Seoul - Warships belonging to North and South Korea clashed off their west coast Tuesday, South Korea's Yonhap News Agency reported, citing naval and Defence Ministry officials in Seoul. A North Korean patrol ship crossed the Northern Limit Line, the countries' disputed maritime border in the Yellow Sea, prompting a naval vessel from the South to fire warning shots, the unnamed officials told Yonhap.
The North Korean ship returned fire near Baekryeong Island, a defence official said.
There were no reports of South Korean casualties.
"It wasn't a close-range battle," a naval official was quoted as saying. "We fired heavily on the North Korean vessel."
"It is our initial assessment that the North Korean boat suffered considerable damage," he said.
Deadly sea battles took place between the two Koreas in 1999 and 2002 near the Northern Limit Line. Tuesday's skirmish was the first in seven years.
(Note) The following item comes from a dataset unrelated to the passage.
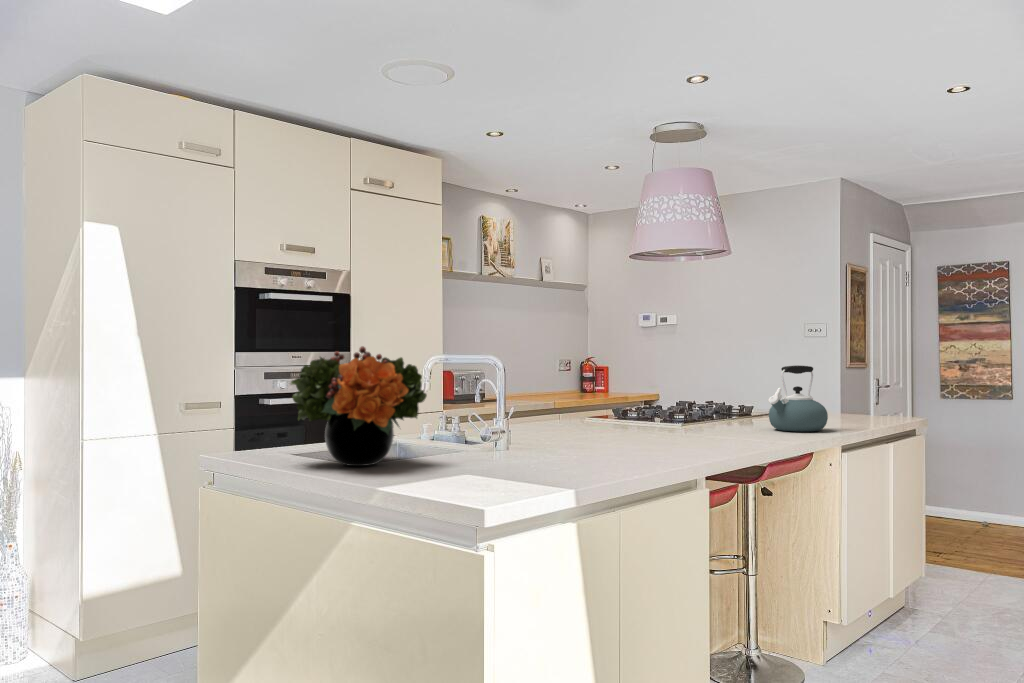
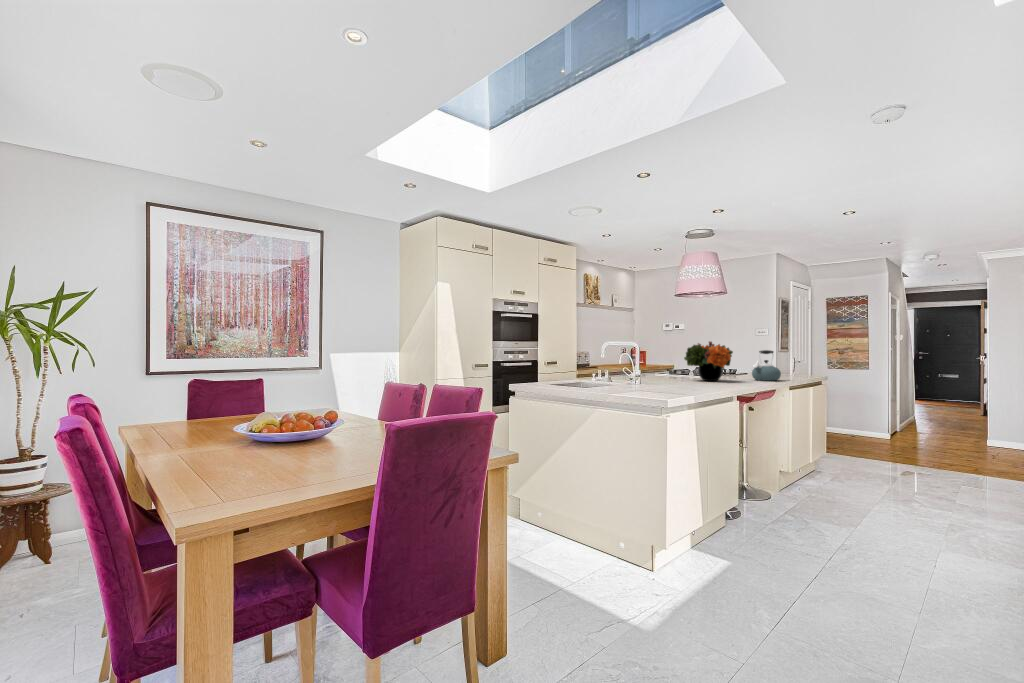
flower arrangement: present [291,346,427,466] -> present [684,341,733,381]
North Korea does not recognize the border, which was established unilaterally by a US general at the end of the 1950-53 Korean War. That war ended with a truce, not a peace treaty, leaving both Koreas still technically at war.
Relations between the impoverished Stalinist North and capitalist South, which has Asia's fourth-largest economy, have deteriorated since conservative President Lee Myung Bak took office in South Korea in February 2008.
A cautious rapprochement had taken place, however, in the past several months.